What you need to do ▸
[1] Reproduce the part of the sweet potato excerpt that begins with the words containing "That’s interesting to" and ends with "sweet potato crops.", and replace "gene pool" with "genetic reservoir".
[2] According to the sweet potato excerpt, what environmental changes might a species need genetic diversity to adapt to?

Page extract ▸

Sweet potatoes, known scientifically as Ipomoea batatas, diverged from their closest relative, a species called Ipomoea trifida, around 800,000 years ago, according to analysis of the nuclear DNA in the study. Anatomically modern humans didn’t even exist yet. That means human intervention couldn’t be the reason sweet potatoes evolved into a distinct species.
But it doesn’t tell us when its key feature, the tuber, first appeared, since that might have happened long after speciation. I. trifida’s pencil-like roots are thicker than any other species in the genus, but only sweet potatoes have proper tubers. The explanation may be that sweet potatoes are a hexaploid species, meaning that its genome contains six copies of each chromosome (for comparison, humans are a diploid species, with just two copies of each chromosome—one from each parent).
“It has been suggested in several studies that polyploidy promotes bigger cells and organs, and so we think the size of the tuber can be a consequence of polyploidy, rather than a consequence of human domestication,” Muñoz-Rodriguez told Ars Technica. “Obviously, it is also possible that human domestication made it even larger or more palatable, but I am afraid we do not have the data necessary to answer that question yet, and it needs further research.”
Both hexaploidy and a larger tuber might have helped the species adapt to tougher, more varied environments.
The future looks sweet
All that new information about the sweet potato’s past may also tell us something about how to shape its future. It appears that at some point after sweet potatoes emerged as a distinct species, they hybridized—once more, for old times’ sake—with I. trifida.
That’s interesting to modern researchers because one of the ways to improve the quality or genetic diversity of a crop is to cross it with its closest wild relative. Species need some diversity in the gene pool in order to have a good chance of adapting to changes in their environments, like climate shifts, new predators, or disease. Now that we know sweet potatoes have already done that once and have confirmed that I. trifida is actually the evolutionary next of kin, that information could someday help breed better, more resilient sweet potato crops.
“If there was a change to which sweet potato could not adapt, and farmers do not have a remedy, the use of crop wild relatives in breeding programs can provide the genetic variability required,” explained Muñoz-Rodriguez.

Record excerpts ▸

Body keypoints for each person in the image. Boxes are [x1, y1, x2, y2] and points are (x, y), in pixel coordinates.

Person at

* * *

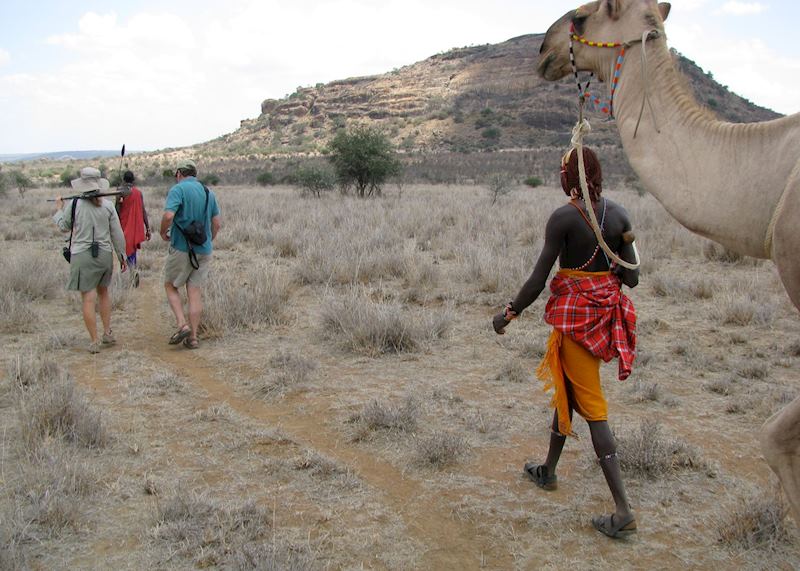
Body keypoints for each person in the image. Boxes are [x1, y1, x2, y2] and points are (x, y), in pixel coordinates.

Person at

Responses per task ▸
[1]
That’s interesting to modern researchers because one of the ways to improve the quality or genetic diversity of a crop is to cross it with its closest wild relative. Species need some diversity in the genetic reservoir in order to have a good chance of adapting to changes in their environments, like climate shifts, new predators, or disease. Now that we know sweet potatoes have already done that once and have confirmed that I. trifida is actually the evolutionary next of kin, that information could someday help breed better, more resilient sweet potato crops.

[2] Climate shifts, new predators, and disease.